> [WORK TO BE COMPLETED]:
When a line of the material has the word "SQUARE" in it, copy that line.

> [THE INPUT]:
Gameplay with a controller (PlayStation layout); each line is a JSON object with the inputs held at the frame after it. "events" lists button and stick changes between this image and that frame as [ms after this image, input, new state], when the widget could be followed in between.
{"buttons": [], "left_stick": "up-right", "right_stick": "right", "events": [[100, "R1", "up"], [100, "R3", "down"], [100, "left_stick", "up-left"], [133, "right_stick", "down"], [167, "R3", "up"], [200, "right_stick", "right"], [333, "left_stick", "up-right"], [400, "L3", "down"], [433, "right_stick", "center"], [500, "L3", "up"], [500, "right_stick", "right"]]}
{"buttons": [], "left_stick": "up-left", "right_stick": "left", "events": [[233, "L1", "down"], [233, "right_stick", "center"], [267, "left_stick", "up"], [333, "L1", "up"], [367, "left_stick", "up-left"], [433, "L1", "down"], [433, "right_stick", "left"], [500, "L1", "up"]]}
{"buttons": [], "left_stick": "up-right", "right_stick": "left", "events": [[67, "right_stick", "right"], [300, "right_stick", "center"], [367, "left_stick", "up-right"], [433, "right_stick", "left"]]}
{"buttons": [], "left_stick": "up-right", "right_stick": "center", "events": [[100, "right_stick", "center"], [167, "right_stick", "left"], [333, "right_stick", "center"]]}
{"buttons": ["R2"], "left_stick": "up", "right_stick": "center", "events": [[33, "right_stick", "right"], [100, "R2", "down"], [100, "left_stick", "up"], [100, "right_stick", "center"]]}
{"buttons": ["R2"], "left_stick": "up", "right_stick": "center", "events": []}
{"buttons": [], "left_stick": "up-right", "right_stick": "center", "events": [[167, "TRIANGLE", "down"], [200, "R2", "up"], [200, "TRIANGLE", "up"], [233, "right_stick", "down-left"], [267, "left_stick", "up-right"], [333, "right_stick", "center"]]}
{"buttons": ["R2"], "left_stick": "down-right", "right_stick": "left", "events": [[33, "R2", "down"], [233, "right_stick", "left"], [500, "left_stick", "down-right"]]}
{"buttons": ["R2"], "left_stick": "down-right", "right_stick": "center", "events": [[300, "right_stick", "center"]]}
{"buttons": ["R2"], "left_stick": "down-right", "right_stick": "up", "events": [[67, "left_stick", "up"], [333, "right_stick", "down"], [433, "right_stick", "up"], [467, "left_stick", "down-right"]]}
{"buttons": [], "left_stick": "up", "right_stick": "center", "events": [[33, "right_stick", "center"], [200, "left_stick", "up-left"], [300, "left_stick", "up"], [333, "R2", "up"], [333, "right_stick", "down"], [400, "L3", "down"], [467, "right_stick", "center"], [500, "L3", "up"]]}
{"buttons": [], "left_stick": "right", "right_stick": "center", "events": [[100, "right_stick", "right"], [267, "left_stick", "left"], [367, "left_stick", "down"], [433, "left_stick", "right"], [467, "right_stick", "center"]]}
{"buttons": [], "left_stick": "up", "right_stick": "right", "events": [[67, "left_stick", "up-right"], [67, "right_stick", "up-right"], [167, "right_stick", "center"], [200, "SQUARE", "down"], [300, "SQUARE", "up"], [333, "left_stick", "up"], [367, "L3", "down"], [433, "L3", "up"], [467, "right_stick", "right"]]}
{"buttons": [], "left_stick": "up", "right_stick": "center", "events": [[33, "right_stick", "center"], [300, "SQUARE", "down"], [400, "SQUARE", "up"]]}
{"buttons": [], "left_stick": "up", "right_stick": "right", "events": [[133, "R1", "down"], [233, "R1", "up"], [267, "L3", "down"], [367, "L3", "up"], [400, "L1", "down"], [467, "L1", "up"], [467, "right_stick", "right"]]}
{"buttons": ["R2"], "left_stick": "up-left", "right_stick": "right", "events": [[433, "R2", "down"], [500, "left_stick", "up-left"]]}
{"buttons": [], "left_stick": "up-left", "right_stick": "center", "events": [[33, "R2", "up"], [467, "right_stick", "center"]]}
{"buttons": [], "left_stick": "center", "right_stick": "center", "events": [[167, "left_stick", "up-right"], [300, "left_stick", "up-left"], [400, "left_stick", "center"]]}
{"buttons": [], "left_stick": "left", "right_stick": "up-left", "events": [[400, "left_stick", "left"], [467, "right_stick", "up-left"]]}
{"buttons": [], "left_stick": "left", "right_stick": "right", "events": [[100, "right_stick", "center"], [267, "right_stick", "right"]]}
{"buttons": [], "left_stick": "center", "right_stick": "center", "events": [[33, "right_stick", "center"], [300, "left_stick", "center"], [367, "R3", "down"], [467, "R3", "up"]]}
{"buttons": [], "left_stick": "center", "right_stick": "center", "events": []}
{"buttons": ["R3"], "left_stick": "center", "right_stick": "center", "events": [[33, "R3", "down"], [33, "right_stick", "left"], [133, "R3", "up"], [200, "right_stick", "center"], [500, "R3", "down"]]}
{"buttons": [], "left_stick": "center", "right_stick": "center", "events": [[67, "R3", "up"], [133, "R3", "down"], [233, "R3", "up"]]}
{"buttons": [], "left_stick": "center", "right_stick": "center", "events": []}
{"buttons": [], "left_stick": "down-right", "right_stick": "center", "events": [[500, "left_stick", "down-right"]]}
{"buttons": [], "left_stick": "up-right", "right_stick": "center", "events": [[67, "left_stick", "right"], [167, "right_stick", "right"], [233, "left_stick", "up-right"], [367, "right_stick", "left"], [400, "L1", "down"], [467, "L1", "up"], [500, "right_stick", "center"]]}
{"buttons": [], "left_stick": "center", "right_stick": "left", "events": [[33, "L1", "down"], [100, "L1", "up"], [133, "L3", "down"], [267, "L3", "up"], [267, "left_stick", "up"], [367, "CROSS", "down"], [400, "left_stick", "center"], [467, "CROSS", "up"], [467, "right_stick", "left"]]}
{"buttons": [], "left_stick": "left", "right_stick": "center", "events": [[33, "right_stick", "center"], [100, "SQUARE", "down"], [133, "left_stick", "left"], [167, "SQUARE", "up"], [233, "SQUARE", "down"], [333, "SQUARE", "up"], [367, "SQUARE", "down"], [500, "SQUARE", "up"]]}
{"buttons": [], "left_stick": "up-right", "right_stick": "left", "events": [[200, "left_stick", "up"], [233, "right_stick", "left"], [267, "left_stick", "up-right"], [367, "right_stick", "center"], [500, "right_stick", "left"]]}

> [PROBLEM SOLUTION]:
{"buttons": [], "left_stick": "up", "right_stick": "right", "events": [[67, "left_stick", "up-right"], [67, "right_stick", "up-right"], [167, "right_stick", "center"], [200, "SQUARE", "down"], [300, "SQUARE", "up"], [333, "left_stick", "up"], [367, "L3", "down"], [433, "L3", "up"], [467, "right_stick", "right"]]}
{"buttons": [], "left_stick": "up", "right_stick": "center", "events": [[33, "right_stick", "center"], [300, "SQUARE", "down"], [400, "SQUARE", "up"]]}
{"buttons": [], "left_stick": "left", "right_stick": "center", "events": [[33, "right_stick", "center"], [100, "SQUARE", "down"], [133, "left_stick", "left"], [167, "SQUARE", "up"], [233, "SQUARE", "down"], [333, "SQUARE", "up"], [367, "SQUARE", "down"], [500, "SQUARE", "up"]]}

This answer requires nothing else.